Even when the death penalty is not at issue and even when there are no allegations of physical abuse, murderous women can still qualify for lifesaving prizes in the victim sweepstakes.
Some years ago, Betty Broderick, the California housewife who killed her wealthy ex-husband and his young new wife -- and claimed that the divorce and the alimony payments of $16,000 a month amounted to "white-collar domestic violence" -- became the subject of sympathetic profiles in Ladies Home Journal and Mirabella.
An essay in a feminist anthology on women and violence, "No Angels" (1996), lamented that support for battered women who fight back had not extended to "fighting back against an emotionally abusive husband" and denounced a TV movie portraying Broderick in a negative light as "misogynist."
Contrary to all the evidence, feminists also have asserted that it's women who are treated with extra harshness by the system. In her 1996 book "Still Unequal: The Shameful Truth About Women and Justice in America," Lorraine Dusky asserts that women receive "more severe sentences" for stereotypically male crimes, though she cites no evidence to support this. But according to a 1989 Bureau of Justice Statistics study, male violent offenders were more than twice as likely as women charged with similar crimes to be incarcerated for more than a year.
Other research has found that, even when factors such as severity of the offense and prior criminal record are taken into account, women are more likely to have charges dismissed or to receive a light sentence.
Advocates for battered women also have claimed that a woman who kills her mate is sentenced to an average of 15 to 20 years in prison, while a man gets two to six years. This appalling factoid seems to be pure fiction. A Justice Department study of domestic homicides paints a very different picture: Husbands who killed their wives received an average of 16.5 years in prison; wives who killed husbands got six years. While some of the disparity was due to the fact that more women had been "provoked" -- assaulted or threatened -- before the slaying, the study noted that "the average prison sentence for unprovoked wife defendants was seven years, or 10 years shorter than the average 17 years for the unprovoked husband defendants."
If one truly believes in the full equality of the sexes, it's not difficult to see that protectiveness toward women, whether motivated by chivalry or feminism, keeps us from acheiving a legitimate goal.
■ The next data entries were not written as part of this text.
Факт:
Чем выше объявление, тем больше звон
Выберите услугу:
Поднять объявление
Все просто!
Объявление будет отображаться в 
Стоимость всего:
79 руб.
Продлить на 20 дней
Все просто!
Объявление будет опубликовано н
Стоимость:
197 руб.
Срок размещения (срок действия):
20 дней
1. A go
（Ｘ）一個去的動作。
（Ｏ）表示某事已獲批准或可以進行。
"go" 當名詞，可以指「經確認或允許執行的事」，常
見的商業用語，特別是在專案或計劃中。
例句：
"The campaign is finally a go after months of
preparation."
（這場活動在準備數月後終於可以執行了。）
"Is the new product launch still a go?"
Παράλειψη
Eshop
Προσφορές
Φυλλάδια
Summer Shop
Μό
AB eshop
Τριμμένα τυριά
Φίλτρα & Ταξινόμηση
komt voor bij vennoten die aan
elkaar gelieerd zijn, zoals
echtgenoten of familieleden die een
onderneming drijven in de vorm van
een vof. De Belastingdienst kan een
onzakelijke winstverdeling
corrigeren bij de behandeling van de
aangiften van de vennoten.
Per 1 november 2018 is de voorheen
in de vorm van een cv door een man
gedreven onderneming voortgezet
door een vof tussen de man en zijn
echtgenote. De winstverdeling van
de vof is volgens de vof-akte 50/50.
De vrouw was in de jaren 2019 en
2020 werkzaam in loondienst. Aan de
As Patricia Pearson argues in her 1997 book "When She Was Bad: Violent Women and the Myth of Innocence," making excuses for women's violence ultimately strips them of moral agency and accountability. What does it say about women's ability to function in society, to be workers and leaders, if they are seen as more vulnerable to pressure and more easily forgiven for failing to cope with their emotional problems?
If women are to be treated as adults, we cannot recoil from the execution of a woman the way we do from the execution of a juvenile. The debate about capital punishment should focus on humanity, not womanhood. To demand equality -- yet ask for a special right to clemency -- just won't do.